Collected data
"""
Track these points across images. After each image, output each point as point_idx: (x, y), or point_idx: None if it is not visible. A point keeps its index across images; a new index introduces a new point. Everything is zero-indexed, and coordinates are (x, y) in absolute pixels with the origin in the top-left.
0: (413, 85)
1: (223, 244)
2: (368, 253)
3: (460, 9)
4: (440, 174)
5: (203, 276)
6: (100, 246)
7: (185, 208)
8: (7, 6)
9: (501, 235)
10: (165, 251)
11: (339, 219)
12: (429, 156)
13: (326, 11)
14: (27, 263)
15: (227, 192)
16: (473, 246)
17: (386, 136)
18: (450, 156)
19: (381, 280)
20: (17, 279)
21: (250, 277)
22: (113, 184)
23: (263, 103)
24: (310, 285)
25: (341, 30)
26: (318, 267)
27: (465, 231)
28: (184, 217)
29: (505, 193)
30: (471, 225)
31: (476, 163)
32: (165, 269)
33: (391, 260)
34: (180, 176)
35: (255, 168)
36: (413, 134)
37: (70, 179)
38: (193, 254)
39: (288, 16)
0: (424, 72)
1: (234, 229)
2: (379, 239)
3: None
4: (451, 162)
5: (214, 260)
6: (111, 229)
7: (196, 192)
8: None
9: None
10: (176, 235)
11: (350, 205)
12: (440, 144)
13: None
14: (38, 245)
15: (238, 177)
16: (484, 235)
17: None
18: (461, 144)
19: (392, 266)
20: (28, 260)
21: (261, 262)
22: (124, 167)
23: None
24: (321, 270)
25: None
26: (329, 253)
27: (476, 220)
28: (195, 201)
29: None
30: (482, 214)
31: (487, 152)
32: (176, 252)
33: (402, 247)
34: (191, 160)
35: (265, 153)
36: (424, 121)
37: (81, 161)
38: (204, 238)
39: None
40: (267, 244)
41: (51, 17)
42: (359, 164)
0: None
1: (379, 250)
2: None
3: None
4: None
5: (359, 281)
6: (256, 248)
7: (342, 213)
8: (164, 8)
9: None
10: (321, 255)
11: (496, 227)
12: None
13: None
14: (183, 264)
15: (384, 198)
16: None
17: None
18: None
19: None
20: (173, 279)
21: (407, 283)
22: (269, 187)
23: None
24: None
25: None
"""
▸ Task description:
Every record must appear in the answer exactly as it appears above.

▸ Solution to this problem:
Track these points across images. After each image, output each point as point_idx: (x, y), or point_idx: None if it is not visible. A point keeps its index across images; a new index introduces a new point. Everything is zero-indexed, and coordinates are (x, y) in absolute pixels with the origin in the top-left.
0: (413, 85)
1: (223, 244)
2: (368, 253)
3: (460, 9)
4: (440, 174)
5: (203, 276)
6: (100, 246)
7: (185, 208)
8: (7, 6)
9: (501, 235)
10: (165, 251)
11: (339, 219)
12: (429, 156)
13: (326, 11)
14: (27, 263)
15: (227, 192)
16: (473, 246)
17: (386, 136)
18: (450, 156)
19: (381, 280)
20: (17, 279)
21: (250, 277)
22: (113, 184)
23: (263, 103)
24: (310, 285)
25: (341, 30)
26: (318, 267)
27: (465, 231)
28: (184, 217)
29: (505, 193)
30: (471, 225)
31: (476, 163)
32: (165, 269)
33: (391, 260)
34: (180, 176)
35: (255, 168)
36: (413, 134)
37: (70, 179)
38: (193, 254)
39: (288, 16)
0: (424, 72)
1: (234, 229)
2: (379, 239)
3: None
4: (451, 162)
5: (214, 260)
6: (111, 229)
7: (196, 192)
8: None
9: None
10: (176, 235)
11: (350, 205)
12: (440, 144)
13: None
14: (38, 245)
15: (238, 177)
16: (484, 235)
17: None
18: (461, 144)
19: (392, 266)
20: (28, 260)
21: (261, 262)
22: (124, 167)
23: None
24: (321, 270)
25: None
26: (329, 253)
27: (476, 220)
28: (195, 201)
29: None
30: (482, 214)
31: (487, 152)
32: (176, 252)
33: (402, 247)
34: (191, 160)
35: (265, 153)
36: (424, 121)
37: (81, 161)
38: (204, 238)
39: None
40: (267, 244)
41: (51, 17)
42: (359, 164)
0: None
1: (379, 250)
2: None
3: None
4: None
5: (359, 281)
6: (256, 248)
7: (342, 213)
8: (164, 8)
9: None
10: (321, 255)
11: (496, 227)
12: None
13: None
14: (183, 264)
15: (384, 198)
16: None
17: None
18: None
19: None
20: (173, 279)
21: (407, 283)
22: (269, 187)
23: None
24: None
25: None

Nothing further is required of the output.